start Material to process
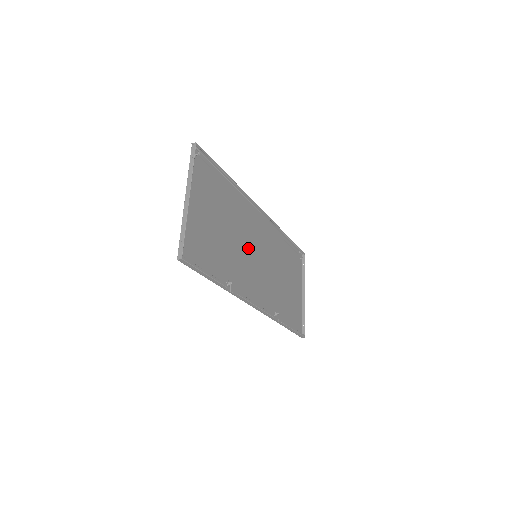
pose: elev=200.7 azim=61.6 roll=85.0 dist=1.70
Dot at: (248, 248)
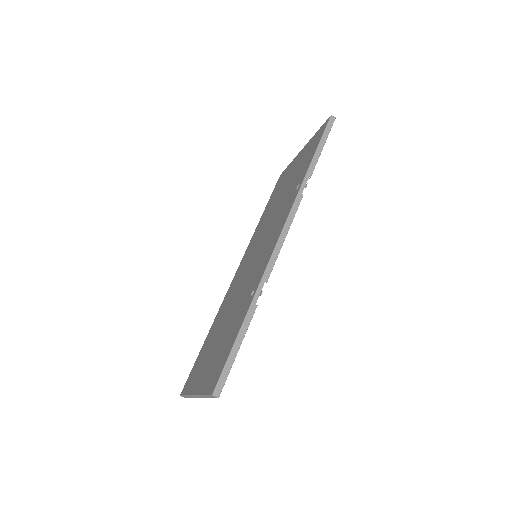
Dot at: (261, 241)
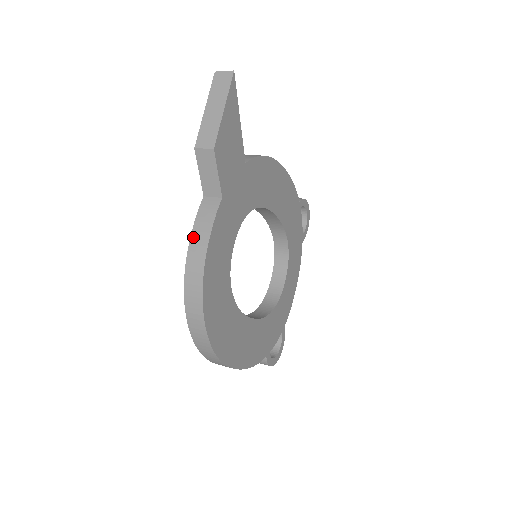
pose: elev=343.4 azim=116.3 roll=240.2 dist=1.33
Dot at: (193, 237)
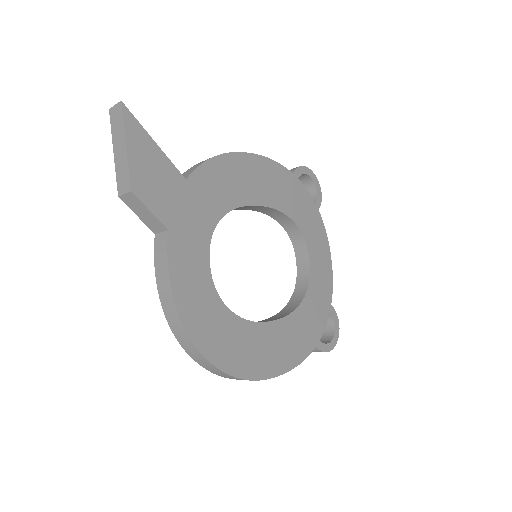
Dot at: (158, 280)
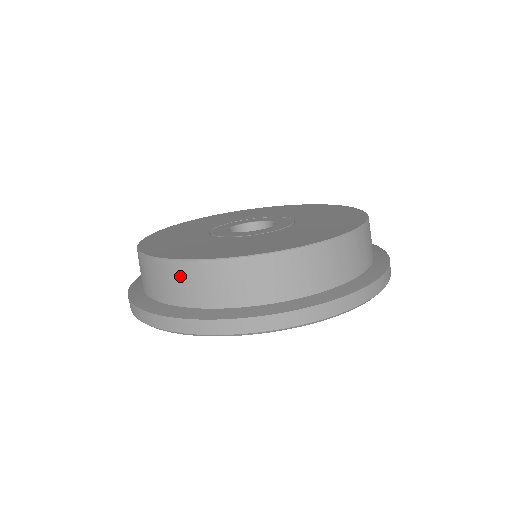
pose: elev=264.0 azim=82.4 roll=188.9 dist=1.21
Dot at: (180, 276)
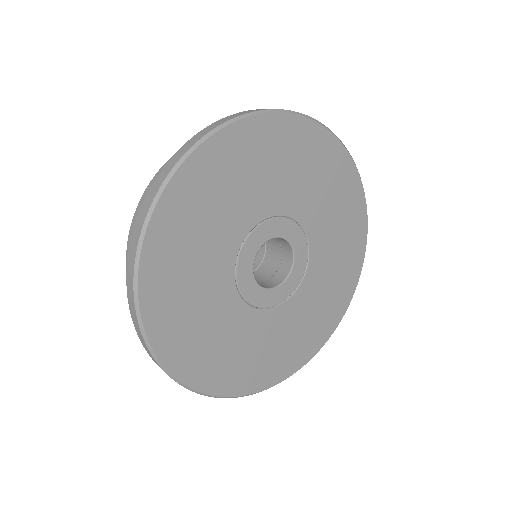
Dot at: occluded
end Material to process
start Material to process
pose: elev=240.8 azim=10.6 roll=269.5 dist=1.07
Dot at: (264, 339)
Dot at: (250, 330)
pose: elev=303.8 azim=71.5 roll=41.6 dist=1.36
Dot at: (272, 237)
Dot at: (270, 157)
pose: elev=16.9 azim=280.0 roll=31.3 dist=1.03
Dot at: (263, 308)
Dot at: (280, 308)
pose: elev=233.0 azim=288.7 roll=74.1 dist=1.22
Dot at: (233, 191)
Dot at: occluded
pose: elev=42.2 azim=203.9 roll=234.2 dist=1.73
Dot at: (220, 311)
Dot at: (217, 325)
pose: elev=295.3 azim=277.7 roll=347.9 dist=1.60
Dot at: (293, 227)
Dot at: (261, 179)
end Material to process
start Material to process
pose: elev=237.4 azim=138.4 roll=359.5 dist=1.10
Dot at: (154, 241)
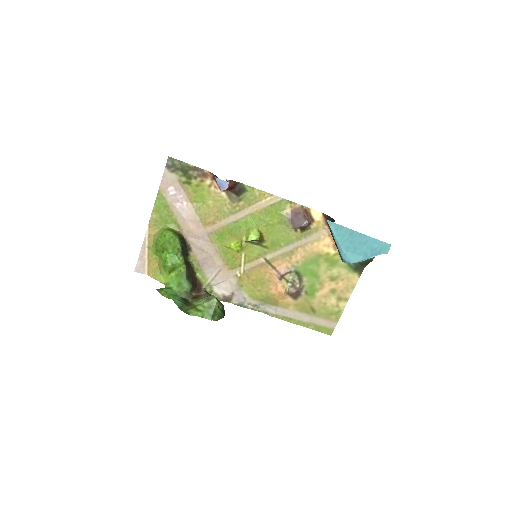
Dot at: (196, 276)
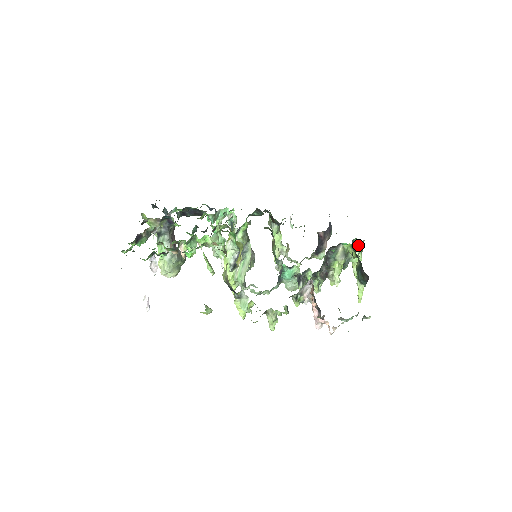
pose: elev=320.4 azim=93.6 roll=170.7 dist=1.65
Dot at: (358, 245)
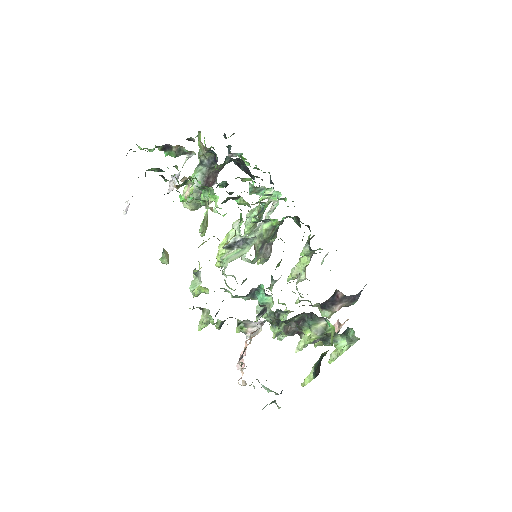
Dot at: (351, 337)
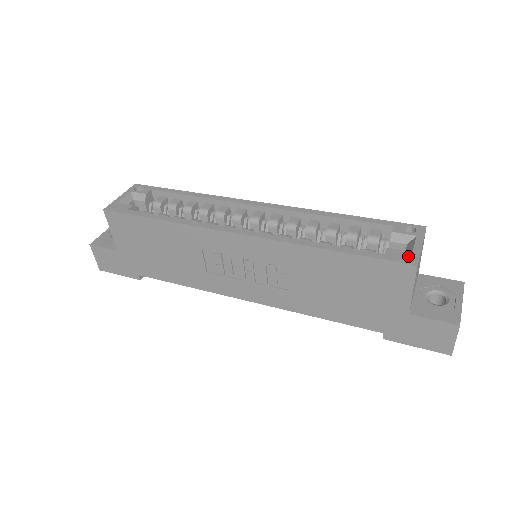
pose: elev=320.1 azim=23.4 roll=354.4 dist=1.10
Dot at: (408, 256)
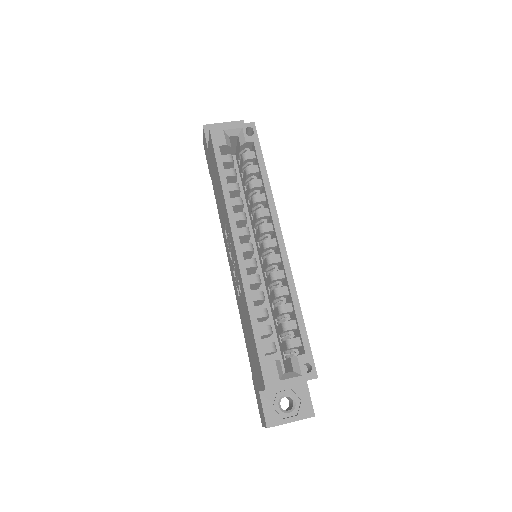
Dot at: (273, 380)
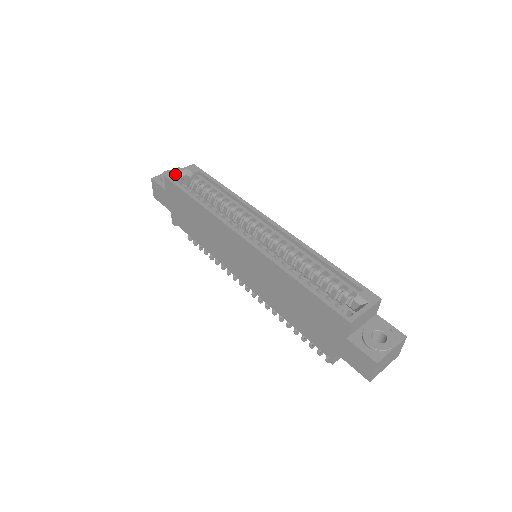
end Material to process
**Task requirements**.
Can you repeat the stretch from "pose: elev=237.4 azim=138.4" through "Dot at: (273, 380)" with "dist" changed to "distance" and everything else left as it is? Leave the pictures out of your answer.

**Response to the task**.
pose: elev=237.4 azim=138.4 roll=359.5 distance=1.10
Dot at: (154, 241)
Dot at: (196, 276)
pose: elev=320.4 azim=93.6 roll=170.7 distance=1.65
Dot at: (358, 245)
Dot at: (351, 337)
pose: elev=320.1 azim=23.4 roll=354.4 distance=1.10
Dot at: (408, 256)
Dot at: (273, 380)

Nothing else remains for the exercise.